Monday, 19 November 2007

Laziness in C#/LINQ

Perhaps this post should be called "The influence of Haskell".

One thing that people often don't realize is that when people (e.g. my buddy Erik Meijer) say that IEnumerable is a lazy list, they *really* mean it! Consider the following code in C# 3.0. It queries a database (in this case an array) by filtering out those elements that are not less than thirty. It then takes this resulting array and filters out those elements that are not more than twenty.
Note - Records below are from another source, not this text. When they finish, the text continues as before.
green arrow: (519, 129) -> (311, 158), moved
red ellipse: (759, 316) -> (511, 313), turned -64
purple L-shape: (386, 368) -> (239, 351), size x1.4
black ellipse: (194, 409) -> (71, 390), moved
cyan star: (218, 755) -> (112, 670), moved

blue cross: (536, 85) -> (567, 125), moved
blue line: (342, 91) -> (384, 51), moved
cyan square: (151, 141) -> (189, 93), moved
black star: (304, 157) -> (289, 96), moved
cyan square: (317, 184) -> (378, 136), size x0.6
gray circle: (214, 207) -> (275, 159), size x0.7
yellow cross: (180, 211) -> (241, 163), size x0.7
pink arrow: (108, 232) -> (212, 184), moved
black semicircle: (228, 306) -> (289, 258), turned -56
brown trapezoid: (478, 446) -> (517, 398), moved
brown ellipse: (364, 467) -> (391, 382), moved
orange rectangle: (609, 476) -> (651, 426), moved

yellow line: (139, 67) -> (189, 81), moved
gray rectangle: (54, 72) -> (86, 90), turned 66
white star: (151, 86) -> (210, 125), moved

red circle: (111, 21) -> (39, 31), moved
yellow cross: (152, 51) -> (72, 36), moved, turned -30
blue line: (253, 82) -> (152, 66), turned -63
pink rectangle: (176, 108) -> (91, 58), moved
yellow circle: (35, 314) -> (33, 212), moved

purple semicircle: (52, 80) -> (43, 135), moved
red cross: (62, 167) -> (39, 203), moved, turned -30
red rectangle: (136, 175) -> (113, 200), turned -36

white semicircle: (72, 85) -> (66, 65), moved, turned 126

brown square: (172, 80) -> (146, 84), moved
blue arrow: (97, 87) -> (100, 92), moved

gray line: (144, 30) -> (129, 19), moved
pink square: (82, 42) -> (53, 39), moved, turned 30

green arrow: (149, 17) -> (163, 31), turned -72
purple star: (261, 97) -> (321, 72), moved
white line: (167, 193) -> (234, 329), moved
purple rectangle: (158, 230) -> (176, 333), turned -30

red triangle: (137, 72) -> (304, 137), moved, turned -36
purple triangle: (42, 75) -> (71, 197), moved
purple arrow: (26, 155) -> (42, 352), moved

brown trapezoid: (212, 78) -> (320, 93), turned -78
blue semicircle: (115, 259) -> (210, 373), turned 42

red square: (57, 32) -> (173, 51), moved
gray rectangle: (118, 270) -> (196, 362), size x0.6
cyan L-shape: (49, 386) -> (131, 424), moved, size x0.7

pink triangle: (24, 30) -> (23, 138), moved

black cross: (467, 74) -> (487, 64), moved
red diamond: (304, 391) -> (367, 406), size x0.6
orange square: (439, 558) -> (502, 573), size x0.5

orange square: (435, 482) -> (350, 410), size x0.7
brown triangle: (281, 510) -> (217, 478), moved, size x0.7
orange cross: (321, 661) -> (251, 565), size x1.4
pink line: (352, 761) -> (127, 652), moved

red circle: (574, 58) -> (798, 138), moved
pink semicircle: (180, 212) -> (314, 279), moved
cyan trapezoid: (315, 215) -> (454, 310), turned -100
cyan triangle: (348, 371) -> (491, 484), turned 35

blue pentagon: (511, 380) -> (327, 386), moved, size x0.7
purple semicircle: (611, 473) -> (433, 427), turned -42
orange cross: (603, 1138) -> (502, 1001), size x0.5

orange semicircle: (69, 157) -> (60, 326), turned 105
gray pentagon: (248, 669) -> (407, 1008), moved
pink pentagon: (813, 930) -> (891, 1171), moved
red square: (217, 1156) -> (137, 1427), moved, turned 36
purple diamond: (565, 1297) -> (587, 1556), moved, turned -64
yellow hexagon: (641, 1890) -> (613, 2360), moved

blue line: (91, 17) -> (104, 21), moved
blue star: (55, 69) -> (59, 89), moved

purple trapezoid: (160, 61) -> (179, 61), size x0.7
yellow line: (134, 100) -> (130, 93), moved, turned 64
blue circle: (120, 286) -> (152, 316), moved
The result is then printed out.

var MyDatabase = new int[] { 1, 25, 40, 5, 23 };

var query3 =
from x in MyDatabase
where LessThanThirty(x)
select x;

var query4 =
from x in query3
where MoreThanTwenty(x)
select x;

foreach (var r in query4) Console.WriteLine(r);

In fact, this is NOT the semantics. It's lazy lists a la Haskell, not strict lists a la ML. To see the difference, let me give you the code for pne of the filter tests (I'll make it side-effecting so you can see when it happens...)

static bool LessThanThirty(int x)
Console.WriteLine(x+"? Less than 30");
return x < 30;

Now try running the code. Not what you expected? That's because this is lazy programming!!

If you're a Haskell programmer, this is natural; although I suspect that programmers from more conventional languages might find it a little tricky.

POSTSCRIPT: Okay, a number of people have asked me to give the result of running the code. It's as follows (where I've added some formatting to help you see what's going on).

1? Less than 30
1? More Than 20

25? Less than 30
25? More Than 20

40? Less than 30

5? Less than 30
5? More Than 20

23? Less than 30
23? More Than 20

So you can see the laziness working here, in that we get alternating Less-than-30, more-than-20 calls. Cool!


Tim said...

This isn't lazy evaluation, it's something much worse.

Lazy evaluation implies referential transparency: that the end result of the computation is independent of the order of evaluation. This way, the only aspect of execution that differs between lazy and ordinary (eager) evaluation is divergence.

But here, you have lazyness without referential transparency.

This is the defect of Algol 60 that gained infamy over 40 years ago: The result of your effectful computation is intimately tied to the order in which lazy items are accessed! An expression that looks like it should do the same on every invocation actually behaves differently on the first and subsequent runs.

Tim Sweeney

Gavin Bierman said...

If you mean that lazy evaluation is only an implementation technique for call-by-name and should not produce observably different results then you're right.

I'm not suggesting, by the way, that I think this is the best state of affairs. Merely that this is what happens.

(It all arises from a round-the-lunch-table chat with Erik Meijer and Daan Leijen. We came up with this example and asked other people at the lunch-table what the result was. No one got it right. Hence I wanted to write this down.)